#### ACTIVITY
Where does the word "this" occur in the entries below? Copy every line that has it.

(RECORDS SUPPLIED begins)

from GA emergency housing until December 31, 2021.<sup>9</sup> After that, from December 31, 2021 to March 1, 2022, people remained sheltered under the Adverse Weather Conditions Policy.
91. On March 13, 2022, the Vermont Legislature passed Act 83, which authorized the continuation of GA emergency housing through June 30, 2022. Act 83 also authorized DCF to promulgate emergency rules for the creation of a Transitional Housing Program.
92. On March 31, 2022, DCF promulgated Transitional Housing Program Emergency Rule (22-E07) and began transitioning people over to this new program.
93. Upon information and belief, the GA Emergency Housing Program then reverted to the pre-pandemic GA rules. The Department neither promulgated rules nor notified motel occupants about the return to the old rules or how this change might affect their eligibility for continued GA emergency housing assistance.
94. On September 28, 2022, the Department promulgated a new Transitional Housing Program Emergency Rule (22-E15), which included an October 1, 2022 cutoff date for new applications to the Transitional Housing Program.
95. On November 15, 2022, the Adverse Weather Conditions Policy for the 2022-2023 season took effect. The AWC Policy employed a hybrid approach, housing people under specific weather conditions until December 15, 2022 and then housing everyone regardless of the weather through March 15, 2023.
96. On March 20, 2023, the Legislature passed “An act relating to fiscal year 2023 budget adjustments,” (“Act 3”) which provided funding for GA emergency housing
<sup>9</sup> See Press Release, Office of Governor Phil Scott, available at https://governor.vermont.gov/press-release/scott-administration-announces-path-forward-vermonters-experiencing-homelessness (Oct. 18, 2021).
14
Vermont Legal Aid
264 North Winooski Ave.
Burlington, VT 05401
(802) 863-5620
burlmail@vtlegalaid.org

(RECORDS SUPPLIED ends)

#### OUTPUT
92. On March 31, 2022, DCF promulgated Transitional Housing Program Emergency Rule (22-E07) and began transitioning people over to this new program.
93. Upon information and belief, the GA Emergency Housing Program then reverted to the pre-pandemic GA rules. The Department neither promulgated rules nor notified motel occupants about the return to the old rules or how this change might affect their eligibility for continued GA emergency housing assistance.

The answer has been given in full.